* [EXTRACTED ENTRIES]:
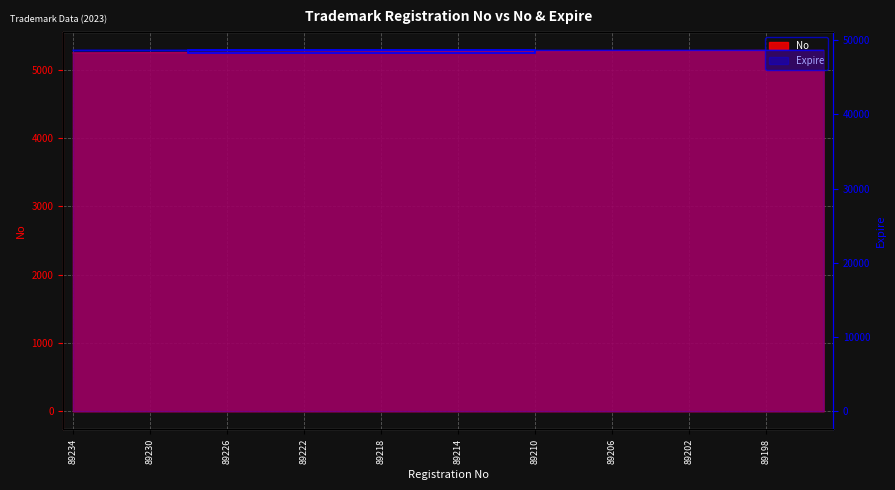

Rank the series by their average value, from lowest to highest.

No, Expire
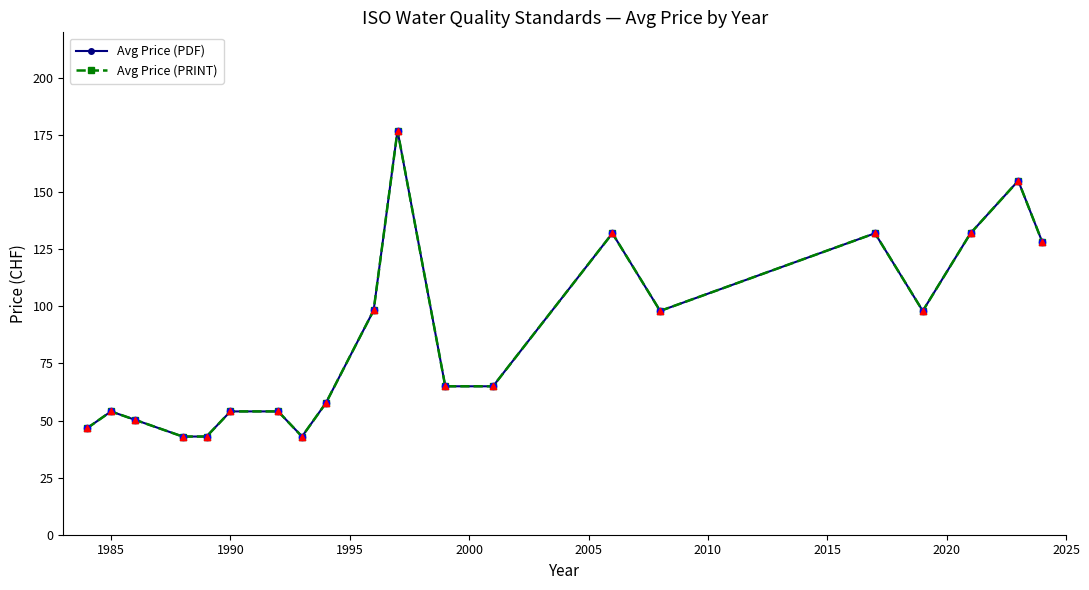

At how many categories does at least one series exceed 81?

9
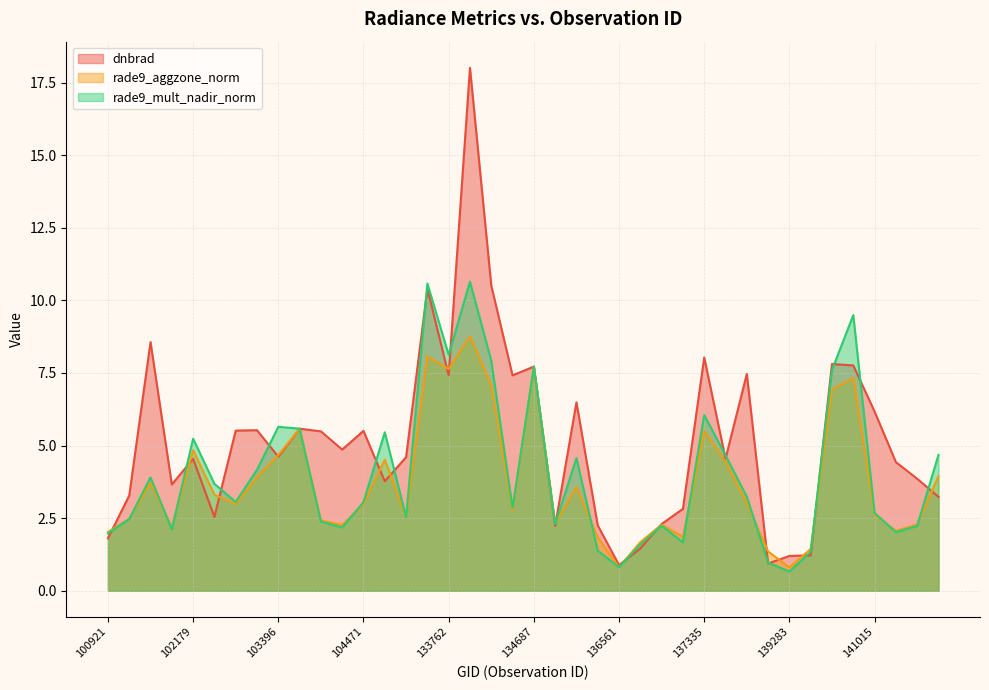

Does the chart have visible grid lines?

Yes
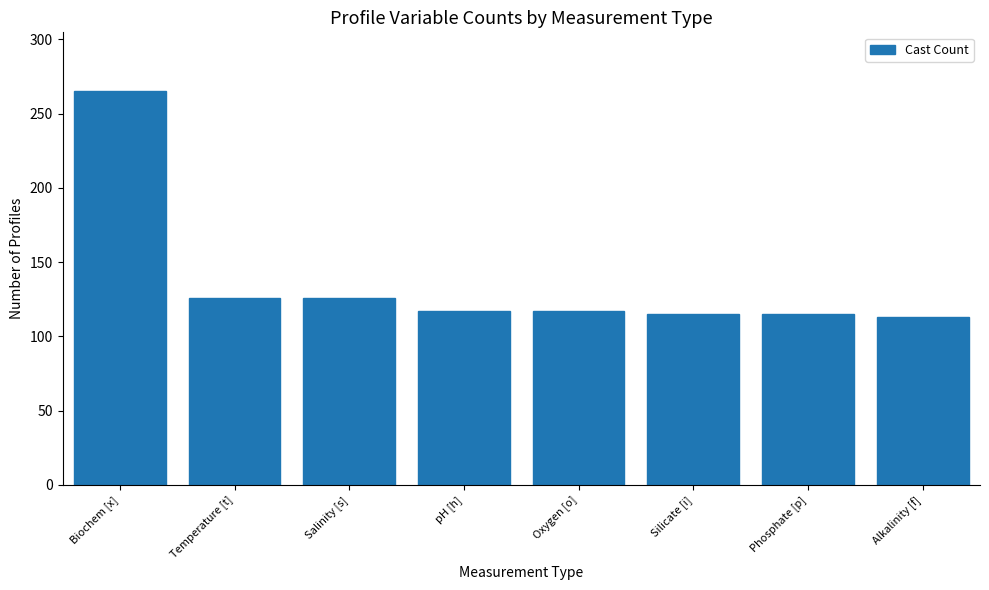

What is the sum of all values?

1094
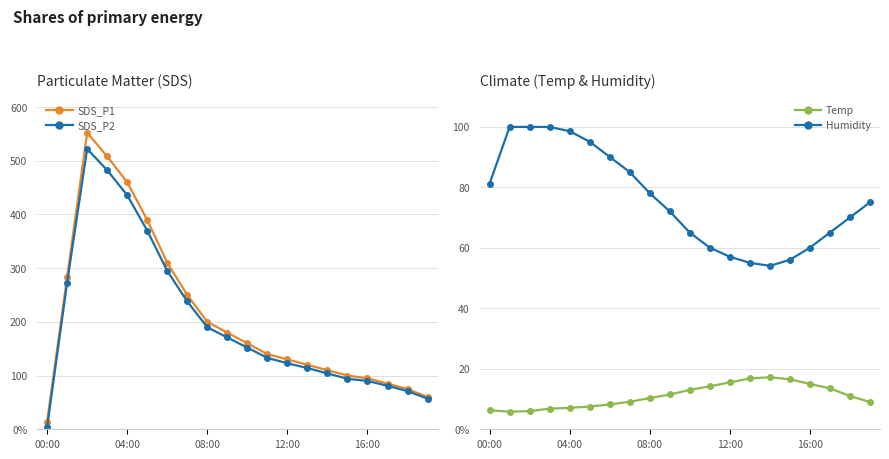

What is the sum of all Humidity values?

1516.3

* [WHAT TO PRODUCE]:
Identify each line of the listing that contains the word "exceed" and copy those lines in order.

* [PROBLEM SOLUTION]:
At how many categories does at least one series exceed 81?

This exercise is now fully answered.